ZIEL DER ÜBUNG — Schreiben Sie aus dem Textauszug über Fantasy den Abschnitt von „2.) Massenphänomene wie“ bis einschließlich „wenn auch grundfalsch.“ wortgetreu ab.

2.) Massenphänomene wie Harry Potter, Twilight oder auch die Herr der Ringe-Filme waren für das Genre Segen und Fluch zugleich – Segen, weil sie Fantasy in breiteren Kreisen überhaupt erst als etwas bekannt gemacht haben, das nicht nur von Kindern, Jugendlichen und allenfalls noch merkwürdigen Randgruppen gelesen wird, Fluch hingegen, weil diesen gewaltigen Erfolg jeweils Werke hatten, die nicht verraten, was wirklich im Genre steckt (im Falle von Tolkien verraten die Filme nicht viel von der literarischen Qualität der Buchvorlage, sondern konzentrieren sich sehr auf die Action und oberflächlich Spektakuläres). Wenn jemand das alles von außen kommend für repräsentativ für die Fantasy hält, ist die Annahme “Aha, da geht es also ausschließlich ums Monstermetzeln, um lüsterne Vampire und um unbedarfte Zauberlehrlinge” irgendwo verständlich, wenn auch grundfalsch.

3.) Wenn wir auf die Geschichte des Erzählens zurückblicken, haben wir eigentlich fast immer phantastisches Erzählen vor Augen – von Gilgamesch über Homer bis Parzival und Shakespeare, Goethe und Wilde. Der Gedanke, plötzlich nur noch an der Realität orientiertes Erzählen als ‘zulässig’ und wertvoll zu erachten, ist relativ neu (und auch nicht überall in der Welt gleich akzeptiert – siehe z.B. Magischer Realismus).
Als Genre steht die Fantasy sogar in der Tradition einer allgemein literaturwissenschaftlich anerkannten Strömung, der Romantik, die auch ein Gegengewicht zu aufklärerisch-vernunftbetonten Tendenzen sein wollte, in denen das, was den Menschen seelisch anspricht, verloren gehen kann. In E.T.A. Hoffmanns Klein Zaches etwa ist die Ausgangssituation explizit, dass in einem Kleinstaat “die Aufklärung eingeführt wird”, so dass märchenhaftere Gestalten verbannt werden – oder sich tarnen müssen, wie z.B. eine Fee als Stiftsdame.
Beispiele: Der Meister und Margarita, Zwischen neun und neun

4.) Fantasy erlaubt, Probleme der realen Welt durchzuspielen, ohne exakt an die Nachzeichnung realer Umstände gebunden zu sein oder irgendjemandem aus ebendieser realen Welt mit Schuldzuweisungen etc. auf die Füße zu treten – sei es, dass es um allgemeingültige Schwierigkeiten geht, die in Mittelerde ebenso auftreten wie in Mitteleuropa, sei es, dass bestimmte Dinge im weitesten Sinne symbolisch zu verstehen sind. Auch das ist im Grunde eine sehr alte literarische Technik (man nehme z.B. Shakespeare, dessen Stücke gern im Ausland, in mythischer Vorzeit oder zumindest so weit in von ihm aus gesehenen historischen Epochen angesiedelt sind, oder auch moderne Formen wie Arthur Millers The Crucible/ Hexenjagd, das eigentlich jeder als Chiffre auf die McCarthy-Ära versteht und nicht als unbedingt historisch korrekt angelegte Auseinandersetzung mit den tatsächlichen Vorgängen irgendwann in Salem). Während die Technik einer Zukunfts- oder Rückprojektion oder einer Versetzung ins Reich der Fabel bei eindeutig dystopischen Werken relativ anerkannt ist (Brave New World oder Animal Farm), ist man bei “klassischer” Fantasy anscheinend weniger tolerant – oder weniger bereit, nach tieferen Themen zu suchen und Parallelen gelten zu lassen.

ANGEZEIGTE DATEN —
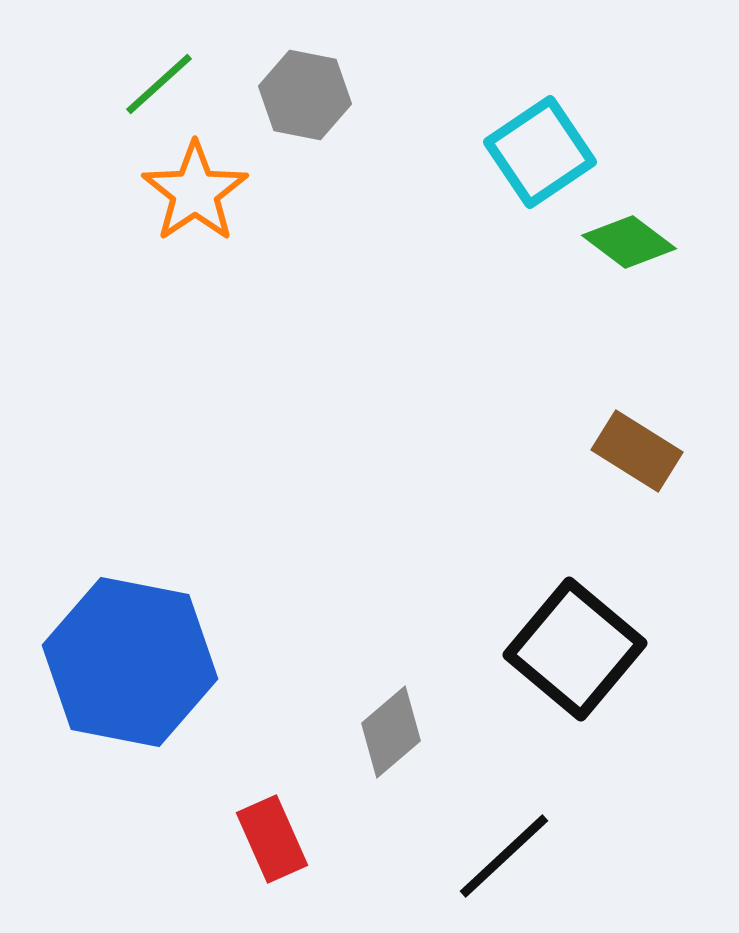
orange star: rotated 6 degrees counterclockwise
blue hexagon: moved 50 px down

LÖSUNG DER AUFGABE —
2.) Massenphänomene wie Harry Potter, Twilight oder auch die Herr der Ringe-Filme waren für das Genre Segen und Fluch zugleich – Segen, weil sie Fantasy in breiteren Kreisen überhaupt erst als etwas bekannt gemacht haben, das nicht nur von Kindern, Jugendlichen und allenfalls noch merkwürdigen Randgruppen gelesen wird, Fluch hingegen, weil diesen gewaltigen Erfolg jeweils Werke hatten, die nicht verraten, was wirklich im Genre steckt (im Falle von Tolkien verraten die Filme nicht viel von der literarischen Qualität der Buchvorlage, sondern konzentrieren sich sehr auf die Action und oberflächlich Spektakuläres). Wenn jemand das alles von außen kommend für repräsentativ für die Fantasy hält, ist die Annahme “Aha, da geht es also ausschließlich ums Monstermetzeln, um lüsterne Vampire und um unbedarfte Zauberlehrlinge” irgendwo verständlich, wenn auch grundfalsch.